DOCUMENT EXTRACT:
━━━━━━━━━━━━━━━━━━━━

# Drywall wavy/lumpy



## scamp01036 (Jan 5, 2012)

I had the wall stripped of paper and painted a number of years ago. The quality of both stripping and painting was sub-par and I am now trying to get smooth walls in my central hallway. Hired a professional painter who indicated that all that was needed was skim coating and a good paint. I paid $1200 for the job and it pretty much looks the same as before he started. My husband wants to rip out the drywall, trim, etc. and start over. I am wondering if we could just cut out large sections of the drywall and replace as to avoid having to replace the trim. We have already ripped out the baseboard because we wanted to upgrade it. Anybody out there that can tell me if this is something we could do (husband is tile installer and works with drywall regularly) or should we call a drywall installer? I saw a posting from SteelGoddess from last year and she had a wall that looked exactly like mine--wavy and lumpy, more so from the floor to about 4 feet high. Thanks for any advice.


----------



## joecaption (Nov 30, 2011)

A lot depends on what's behind that drywall. If it's an old house or the studs were not straight the wall will always be off.
Remove the drywall shim out the wall to get it flat and add new 1/2 drywall is the only good way to make it perfect.
And no never just cut out around the trim. No way to finish it without a seam that way.
It's also not likly removing the wall paper had anything to do with dips or a wavy wall. That's the studs causing that.


----------



## 95025 (Nov 14, 2010)

If your husband is experienced with drywall, I think you ought to replace it - floor to ceiling. As Joe said, shimming studs might be necessary. If he doesn't like taping & mudding, there are a lot of guys that do that for a living, and would probably be happy to pick up the job.


----------



## scamp01036 (Jan 5, 2012)

*Drywall Question*

Thanks--getting a drywall contractor here is just about impossible. I live outside Springfield MA and we have experienced a tornado, microburst and hurricane all within the last 6 months. I had a tree come through my roof and every roofing company says not before May 2012--this was in November. I have left numerous calls begging for any drywall dude to come and look at the job. I may try Service Magic soon but I had a bad experience with a contractor they recommended for another repair that was needed. Painters, drywall, plumbers, anyone in construction, can pick and choose their work because there is so much of it. The painter that said he could fix with skim coat and paint came from over an hour away and I had to pay him travel time and a high hourly rate. So...we are thinking about doing the drywall ourselves. One of the walls has no trim and the opposite wall has only one doorway--so we were hoping we might be able to get away with cutting out a large section and using as template to cut replacement and then joint compound to fill. There are no corners involved. And my husband doesn't feel comfortable with the taping/mud aspect of floor to ceiling replacement. But if that is what has to be done, we may just have to wait until a contractor is available to do this.


----------

━━━━━━━━━━━━━━━━━━━━

DATASET CONTENT:
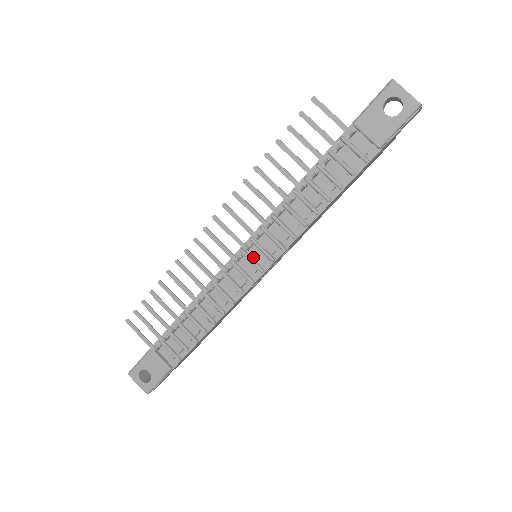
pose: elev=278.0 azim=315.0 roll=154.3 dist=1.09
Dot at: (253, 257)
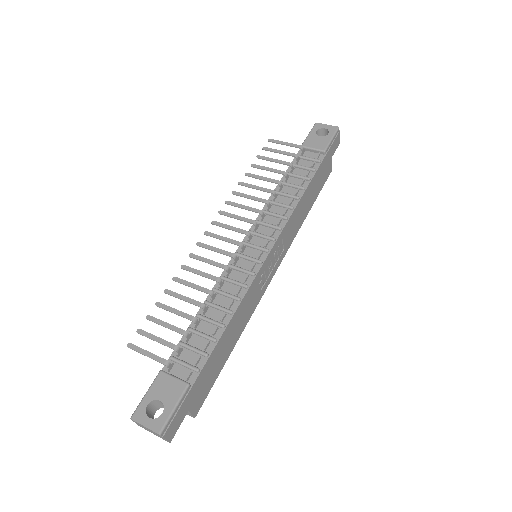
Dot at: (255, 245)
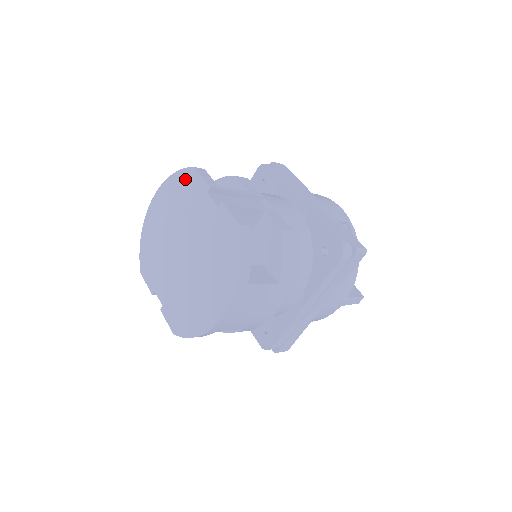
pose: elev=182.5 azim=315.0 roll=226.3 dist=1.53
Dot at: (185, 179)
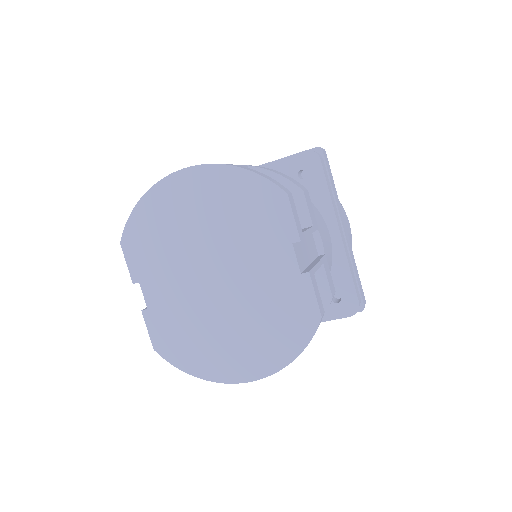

━━━━━━━━━━━━━━━━━━━━

STATED TASK A:
In the drywall thread, how much was the painter paid for the skim coating job?
STATED TASK B:
Format the rows as a numbered list, starting with the line containing "pose: elev=182.5 azim=315.0" and continuing through the end of the rows. Leave out blank lines and pictures.
The forum thread and the rows have nothing to do with each other.

TASK ANSWER A:
$1200.

TASK ANSWER B:
1. pose: elev=182.5 azim=315.0 roll=226.3 dist=1.53
2. Dot at: (185, 179)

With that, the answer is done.